Elcil and Ozyigit say the Turkish Cypriot education system has long safeguarded the community’s secular identity. But recent moves by Turkish Cypriot authorities have given more weight to religious instruction inside and outside of schools, including the founding of the North’s first theology school four years ago.
Turkish Cypriot Education Minister Ozdemir Berova says his ministry is acting to meet a demand from parents for religious education for their children. He downplays criticism as an exaggeration grounded in a leftist ideology that teachers trade union leaders can’t see beyond.
“As a government, we believe that if a family wants their children to have a religious education, the best way is the education that we give them which is under supervision,” Berova says. “We can inspect and we can control religious studies they’re receiving now.”
It’s that desire for religious education among many Turkish Cypriots that the leader of the north’s religious affairs, Grand Mufti Talip Atalay, says signals the community’s realignment with its true Islamic character that was sidetracked by Turkey’s internal politics some 60 years ago.

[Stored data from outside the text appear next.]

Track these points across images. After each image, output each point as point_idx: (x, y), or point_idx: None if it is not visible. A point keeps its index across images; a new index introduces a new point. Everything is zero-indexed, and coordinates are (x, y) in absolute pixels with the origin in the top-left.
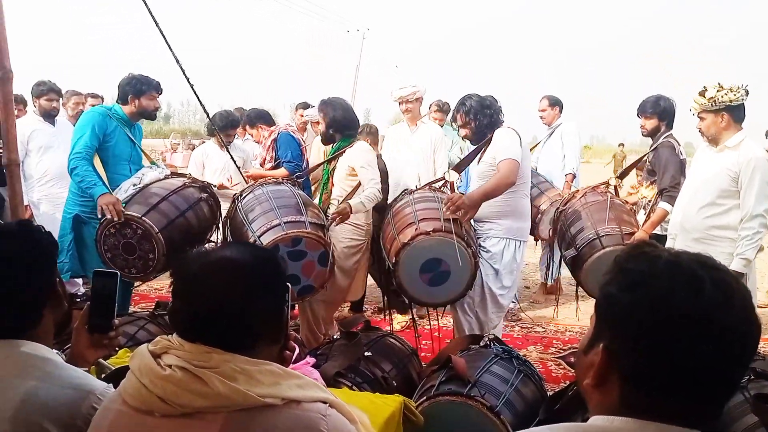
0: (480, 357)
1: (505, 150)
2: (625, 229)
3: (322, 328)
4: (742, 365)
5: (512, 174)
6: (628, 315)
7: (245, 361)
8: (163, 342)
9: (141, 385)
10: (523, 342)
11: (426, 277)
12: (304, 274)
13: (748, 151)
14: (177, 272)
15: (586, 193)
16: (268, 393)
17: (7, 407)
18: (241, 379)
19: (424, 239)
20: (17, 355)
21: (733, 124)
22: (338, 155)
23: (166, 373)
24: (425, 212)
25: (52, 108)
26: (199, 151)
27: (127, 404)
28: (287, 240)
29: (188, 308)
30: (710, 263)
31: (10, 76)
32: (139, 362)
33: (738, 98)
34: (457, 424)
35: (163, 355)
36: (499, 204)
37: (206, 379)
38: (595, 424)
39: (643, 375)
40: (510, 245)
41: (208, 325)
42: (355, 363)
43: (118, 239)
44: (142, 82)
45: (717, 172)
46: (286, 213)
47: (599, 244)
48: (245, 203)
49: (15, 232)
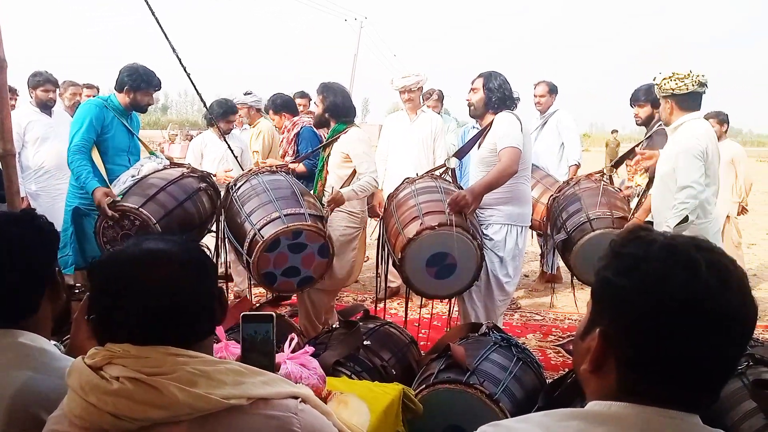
0: (479, 345)
1: (505, 137)
2: (616, 213)
3: (321, 316)
4: (740, 348)
5: (514, 163)
6: (623, 299)
7: (202, 362)
8: (102, 352)
9: (88, 404)
10: (522, 330)
11: (432, 270)
12: (304, 265)
13: (680, 135)
14: (102, 273)
15: (579, 180)
16: (231, 394)
17: (4, 398)
18: (201, 383)
19: (429, 234)
20: (15, 346)
21: (678, 111)
22: (333, 141)
23: (115, 387)
24: (429, 205)
25: (48, 99)
26: (197, 141)
27: (75, 425)
28: (288, 233)
29: (128, 306)
30: (706, 246)
31: (4, 65)
32: (79, 379)
33: (681, 87)
34: (456, 411)
35: (105, 367)
36: (500, 190)
37: (162, 388)
38: (593, 409)
39: (639, 359)
40: (512, 231)
41: (156, 321)
42: (354, 352)
43: (116, 231)
44: (142, 78)
45: (667, 155)
46: (285, 205)
47: (590, 227)
48: (241, 194)
49: (18, 219)
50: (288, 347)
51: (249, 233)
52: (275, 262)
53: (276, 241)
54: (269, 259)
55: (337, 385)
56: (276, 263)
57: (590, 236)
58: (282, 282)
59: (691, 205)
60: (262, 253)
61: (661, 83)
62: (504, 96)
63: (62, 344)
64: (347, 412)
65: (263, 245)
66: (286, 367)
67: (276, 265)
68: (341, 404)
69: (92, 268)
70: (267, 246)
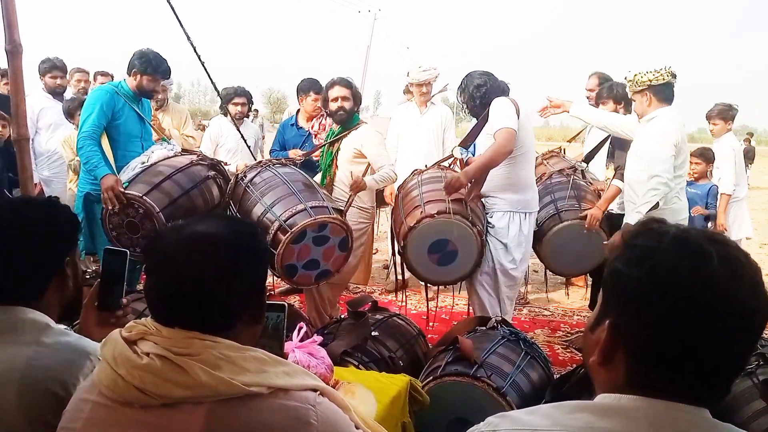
0: (487, 338)
1: (497, 121)
2: (584, 206)
3: (329, 309)
4: (751, 342)
5: (509, 142)
6: (634, 291)
7: (229, 347)
8: (138, 327)
9: (117, 375)
10: (530, 325)
11: (434, 257)
12: (324, 258)
13: (653, 126)
14: (148, 249)
15: (552, 174)
16: (253, 381)
17: (14, 372)
18: (225, 367)
19: (429, 222)
20: (23, 322)
21: (656, 102)
22: (342, 137)
23: (144, 362)
24: (431, 194)
25: (57, 85)
26: (213, 129)
27: (104, 395)
28: (314, 225)
29: (161, 288)
30: (719, 238)
31: (20, 50)
32: (113, 350)
33: (658, 77)
34: (463, 404)
35: (138, 342)
36: (499, 177)
37: (188, 368)
38: (602, 402)
39: (648, 352)
40: (515, 218)
41: (182, 305)
42: (362, 342)
43: (121, 218)
44: (150, 62)
45: (640, 146)
46: (308, 197)
47: (558, 218)
48: (257, 185)
49: (36, 204)
50: (297, 336)
51: (273, 224)
52: (299, 254)
53: (302, 233)
54: (294, 251)
55: (345, 374)
56: (299, 255)
57: (558, 227)
58: (302, 275)
59: (661, 191)
60: (288, 245)
61: (634, 78)
62: (486, 92)
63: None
64: (354, 401)
65: (291, 237)
66: (294, 356)
67: (299, 258)
68: (348, 394)
69: (145, 245)
70: (294, 237)
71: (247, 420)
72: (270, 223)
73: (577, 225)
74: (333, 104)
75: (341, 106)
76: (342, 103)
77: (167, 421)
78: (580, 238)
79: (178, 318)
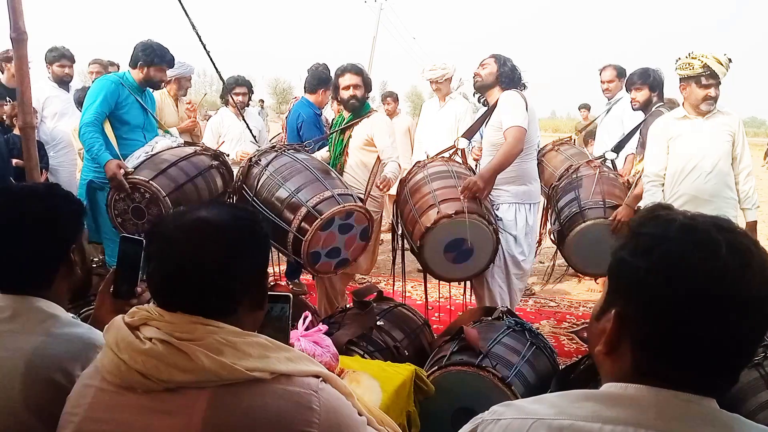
0: (492, 329)
1: (509, 116)
2: (609, 202)
3: (339, 298)
4: (759, 332)
5: (519, 142)
6: (640, 280)
7: (231, 333)
8: (140, 313)
9: (120, 360)
10: (536, 316)
11: (450, 255)
12: (346, 247)
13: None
14: (150, 233)
15: (579, 167)
16: (256, 366)
17: (20, 361)
18: (228, 352)
19: (446, 222)
20: (31, 311)
21: None
22: (353, 124)
23: (147, 347)
24: (444, 192)
25: (64, 74)
26: (215, 120)
27: (107, 381)
28: (342, 213)
29: (162, 272)
30: (727, 226)
31: (25, 37)
32: (116, 336)
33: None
34: (468, 394)
35: (141, 327)
36: (505, 171)
37: (190, 353)
38: (608, 391)
39: (655, 341)
40: (521, 209)
41: (183, 289)
42: (367, 332)
43: (127, 204)
44: (156, 53)
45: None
46: (333, 185)
47: (581, 217)
48: (276, 170)
49: (39, 193)
50: (302, 325)
51: (300, 210)
52: (324, 241)
53: (331, 220)
54: (320, 238)
55: (350, 363)
56: (325, 242)
57: (581, 227)
58: (323, 263)
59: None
60: (317, 231)
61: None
62: (515, 75)
63: (79, 317)
64: (359, 390)
65: (320, 223)
66: (300, 345)
67: (324, 245)
68: (353, 382)
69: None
70: (323, 224)
71: (249, 405)
72: (296, 208)
73: (602, 224)
74: (345, 92)
75: (353, 94)
76: (354, 91)
77: (170, 405)
78: (607, 238)
79: (180, 302)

Atalay says the historical record offers proof of Turkish Cypriots’ strong embrace of the Islamic faith. He says in 1949, there were 300 mosques operating all over Cyprus — 100 more than now, to serve five times as many faithful.
“What is happing here in our country is not Islamization at all,” says Atalay. “It is normalization. For many decades, these rights have been neglected or prevented from the people who are demanding it, and nowadays we’re trying to bring it back to normal.”

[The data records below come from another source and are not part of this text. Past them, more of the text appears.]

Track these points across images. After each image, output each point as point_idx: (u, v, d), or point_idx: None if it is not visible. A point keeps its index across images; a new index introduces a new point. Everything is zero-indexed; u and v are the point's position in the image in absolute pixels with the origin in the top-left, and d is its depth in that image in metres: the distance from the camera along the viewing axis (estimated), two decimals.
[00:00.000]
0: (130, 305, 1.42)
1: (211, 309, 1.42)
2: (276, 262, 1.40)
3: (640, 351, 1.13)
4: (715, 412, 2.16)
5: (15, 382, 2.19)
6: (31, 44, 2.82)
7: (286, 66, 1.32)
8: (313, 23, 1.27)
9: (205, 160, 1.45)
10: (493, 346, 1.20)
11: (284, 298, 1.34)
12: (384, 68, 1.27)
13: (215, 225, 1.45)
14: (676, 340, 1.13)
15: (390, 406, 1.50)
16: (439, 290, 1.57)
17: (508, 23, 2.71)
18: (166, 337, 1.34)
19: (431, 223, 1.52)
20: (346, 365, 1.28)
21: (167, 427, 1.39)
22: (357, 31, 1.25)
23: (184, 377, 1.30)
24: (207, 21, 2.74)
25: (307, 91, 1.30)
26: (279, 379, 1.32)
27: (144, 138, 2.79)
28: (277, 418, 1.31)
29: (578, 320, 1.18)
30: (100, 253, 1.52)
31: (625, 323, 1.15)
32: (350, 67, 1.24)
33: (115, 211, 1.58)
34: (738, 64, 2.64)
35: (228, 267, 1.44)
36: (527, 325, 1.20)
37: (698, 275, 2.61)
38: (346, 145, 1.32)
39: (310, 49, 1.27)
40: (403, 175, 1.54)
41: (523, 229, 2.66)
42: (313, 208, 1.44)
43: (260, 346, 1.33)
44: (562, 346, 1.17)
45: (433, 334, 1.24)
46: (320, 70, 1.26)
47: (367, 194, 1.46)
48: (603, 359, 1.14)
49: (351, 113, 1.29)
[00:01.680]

Atalay denies that the views expressed by Elcil and Ozyigit represent those of the majority of Turkish Cypriots. He says “anti-religious” ideologies that emerged from Turkey’s politics of the 1960s have engendered an unwarranted fear of Islam.
He says these leaders have repeatedly spurned his calls to jointly develop a religious education curriculum that is in line with the Turkish Cypriot way of life.
“Unfortunately, they have such a fear of religion that they’re not prepared to listen or to do anything progressive. They’re completely against it.”
Atalay insists Turkish Cypriots have their own government and institutions that cannot be controlled by Turkey.
He also bristles at the suggestion that bolstering the Islamic faith in the north will foment more discord and conflict with Orthodox Christian Greek Cypriots, insisting the historical record doesn’t bear this out.
The Mufti says he’s deeply invested in peace efforts on the island and has joined the island’s Christian leaders in a common front for peace.
“I have taken so many risks to build bridges and to be a good example for peacebuilding, how come my religion is against peace?” he says.